▶ [WORK TASK A]: Retype the passage of the social policy flashcards that starts at "Effect on family" and ends at "back into work.", keeping every word and mark unchanged.
▶ [WORK TASK B]: Convert the entries into a numbered list, starting at their first line and ending at the line that contains "9: (142, 19)", with both of those lines included. Omit blank lines and leave out the pictures.

▶ [GIVEN TEXT]:
= Beginning of Section =

Social policies Flashcards
What is a social policy
refers to the plans, programmes and laws made by the government with regards to health and social services, welfare benefit system, schools and other public bodies with the aim of tackling social issues.
- many affect families directly, others not directly aimed at families, can still affect them.
Divorce Law Reform Act, 1969
Made divorce easier by simplifying the grounds for divorce (no longer need for witnesses or a court case to get divorced)
Effect on family life:
- created family diversity
- way out of abusive or empty-shell marriages
- Many divorced women live in poverty
Feminist and Postmodernists - in favour
New Right - against
Sure Start
[introduced by labour] To deliver the best start in life for every child by bringing together early education, childcare, health and family support. Sure start centres provide - parenting classes - advise drop-in sessions - one-off maternity grant - weekly 12.5 free hours of nursery
Aim:
is to help families financially to get them out of poverty by encouraging parents back into work.
Sociological perspective:
New right - in favour + against
Dunzelot - against
Child trust fund
Child Trust Fund is an initial endowment from the government.
This will mean that when children reach the age of 18 they have an asset to draw on as a springboard for the future.
Aim
- long term policy - to get children out of poverty
Perspectives:
Marxism against – empty gesture policy
New Right against
Maternity and paternity leave
Statutory Maternity Leave is for 52 weeks.
Paternity Leave is two weeks.
Since 2010 - new dads, of babies born after April 2011, with partners who are returning to work, have the right to up to 26 weeks Additional Paternity Leave which can be taken between 20 weeks and one year.
[introduced by coalition government]
Effect
- March of progress to gender roles equality
Perspectives
New Right against
Feminists – Lib in favour, Rad against.
Benefit cuts
Coalition government’s policy is to ‘make work pay‘ by decreasing the amount of benefit payments people get, e.g. capped at £500 per week.
Effect
- making poor people even poorer
Perspectives
New Right in favour
Marxists and Feminists against
Child tax credit
Tax credits are payments from the government.
If you’re responsible for at least one child or young person who normally lives with you, you may qualify for Child Tax Credit.
[introduced by labour]
Effect
- families on lower incomes have more money so it improves their standard of living.
Perspectives
Marxism against – empty gesture policy
New Right against
Feminists in favour – helps single mothers who work
Civil Partnership Act, 2005
Allows the registration of civil partnerships between same sex couples.

= End of Section =

▶ [RECORD EXCERPTS]:
= Beginning of Section =

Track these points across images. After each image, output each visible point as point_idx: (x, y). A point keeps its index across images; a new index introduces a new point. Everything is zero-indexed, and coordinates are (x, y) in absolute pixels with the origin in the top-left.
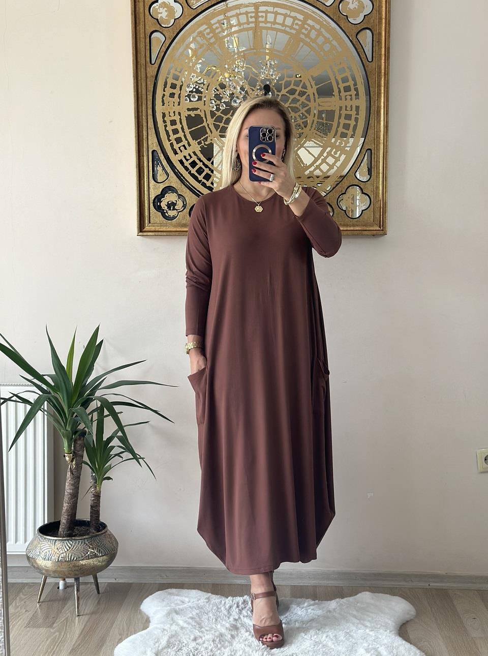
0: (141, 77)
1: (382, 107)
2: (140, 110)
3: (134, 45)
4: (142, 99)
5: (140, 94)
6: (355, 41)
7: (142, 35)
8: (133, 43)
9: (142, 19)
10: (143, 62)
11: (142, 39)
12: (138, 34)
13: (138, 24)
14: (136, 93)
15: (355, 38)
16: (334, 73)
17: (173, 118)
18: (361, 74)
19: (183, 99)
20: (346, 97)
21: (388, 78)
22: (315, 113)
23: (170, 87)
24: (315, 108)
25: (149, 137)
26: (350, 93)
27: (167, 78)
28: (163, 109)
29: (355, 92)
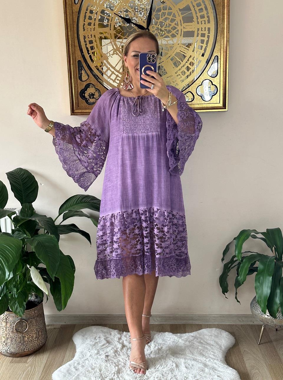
1: (225, 28)
4: (70, 27)
5: (69, 24)
10: (70, 2)
14: (66, 23)
16: (194, 7)
17: (90, 39)
18: (211, 6)
19: (97, 26)
20: (201, 21)
21: (229, 9)
22: (181, 33)
23: (88, 19)
24: (181, 29)
25: (76, 52)
26: (204, 19)
27: (86, 12)
28: (84, 34)
29: (208, 19)
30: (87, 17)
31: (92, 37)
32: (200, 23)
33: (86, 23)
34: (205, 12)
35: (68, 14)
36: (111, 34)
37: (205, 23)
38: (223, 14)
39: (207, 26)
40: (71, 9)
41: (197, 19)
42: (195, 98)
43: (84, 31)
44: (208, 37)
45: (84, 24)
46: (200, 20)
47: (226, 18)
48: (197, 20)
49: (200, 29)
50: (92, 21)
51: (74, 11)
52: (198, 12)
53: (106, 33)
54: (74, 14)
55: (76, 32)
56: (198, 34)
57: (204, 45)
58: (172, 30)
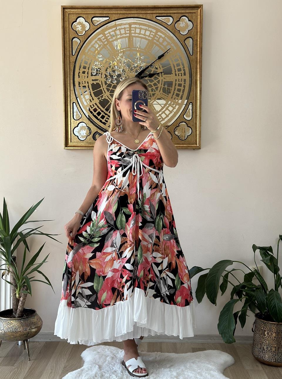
0: (67, 63)
1: (198, 80)
2: (66, 80)
3: (63, 45)
4: (67, 74)
5: (66, 71)
6: (183, 44)
7: (68, 40)
8: (62, 44)
9: (68, 31)
10: (68, 54)
11: (67, 42)
12: (65, 39)
13: (65, 34)
14: (64, 71)
15: (183, 42)
16: (172, 61)
17: (84, 85)
18: (186, 62)
19: (90, 74)
20: (179, 74)
21: (201, 64)
22: (162, 82)
23: (83, 68)
24: (162, 80)
25: (71, 95)
26: (181, 72)
27: (81, 63)
28: (79, 80)
29: (184, 72)
30: (82, 67)
31: (85, 83)
32: (177, 75)
33: (81, 72)
34: (181, 67)
35: (66, 63)
36: (101, 81)
37: (182, 76)
38: (196, 69)
39: (184, 77)
40: (69, 59)
41: (175, 71)
42: (173, 137)
43: (79, 78)
44: (184, 86)
45: (79, 72)
46: (177, 73)
47: (198, 71)
48: (175, 73)
49: (178, 80)
50: (86, 70)
51: (71, 61)
52: (175, 65)
53: (98, 80)
54: (71, 64)
55: (72, 78)
56: (176, 84)
57: (181, 93)
58: (154, 80)
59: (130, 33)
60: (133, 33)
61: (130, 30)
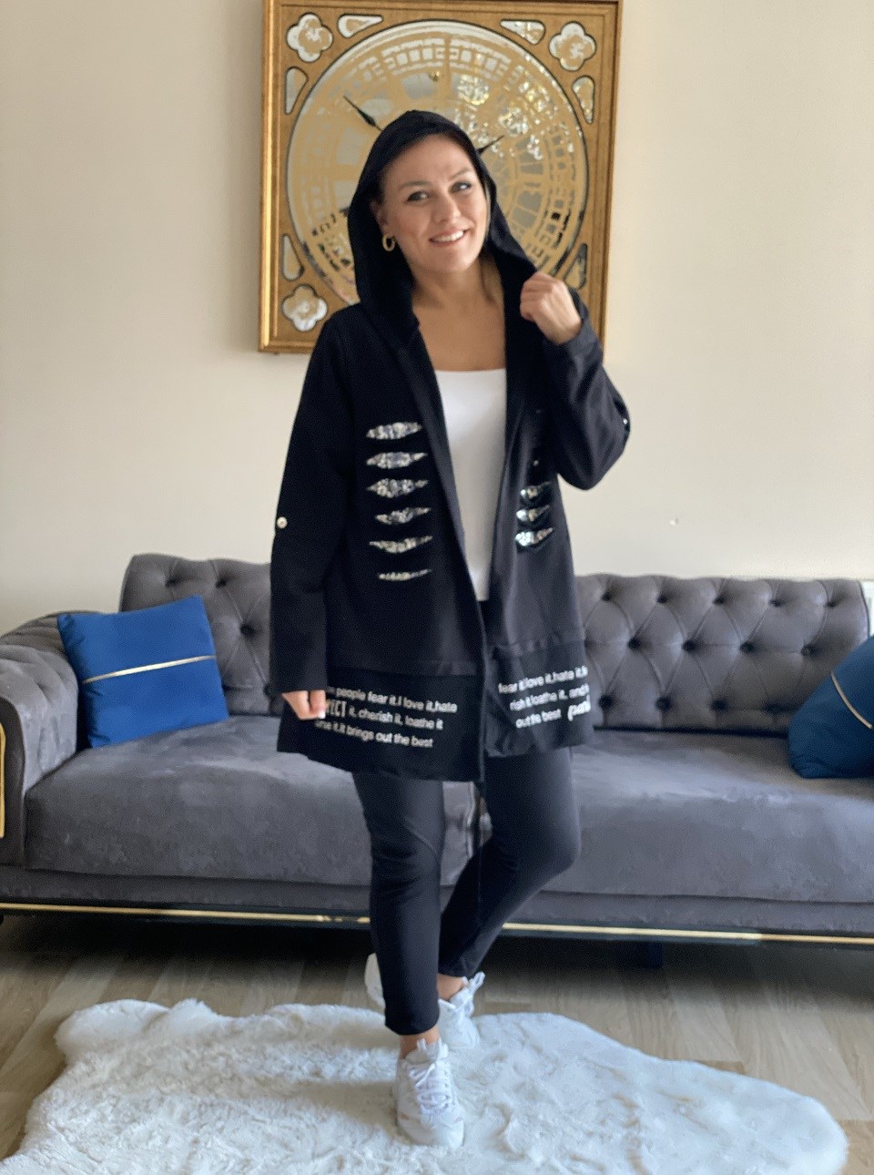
44: (570, 209)
57: (560, 224)
59: (447, 61)
60: (453, 61)
61: (447, 53)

= End of Section =

▶ [YOUR SOLUTION A]:
Effect on family life:
- created family diversity
- way out of abusive or empty-shell marriages
- Many divorced women live in poverty
Feminist and Postmodernists - in favour
New Right - against
Sure Start
[introduced by labour] To deliver the best start in life for every child by bringing together early education, childcare, health and family support. Sure start centres provide - parenting classes - advise drop-in sessions - one-off maternity grant - weekly 12.5 free hours of nursery
Aim:
is to help families financially to get them out of poverty by encouraging parents back into work.

▶ [YOUR SOLUTION B]:
1. Track these points across images. After each image, output each visible point as point_idx: (x, y). A point keeps its index across images; a new index introduces a new point. Everything is zero-indexed, and coordinates are (x, y) in absolute pixels with the origin in the top-left.
2. 0: (141, 77)
3. 1: (382, 107)
4. 2: (140, 110)
5. 3: (134, 45)
6. 4: (142, 99)
7. 5: (140, 94)
8. 6: (355, 41)
9. 7: (142, 35)
10. 8: (133, 43)
11. 9: (142, 19)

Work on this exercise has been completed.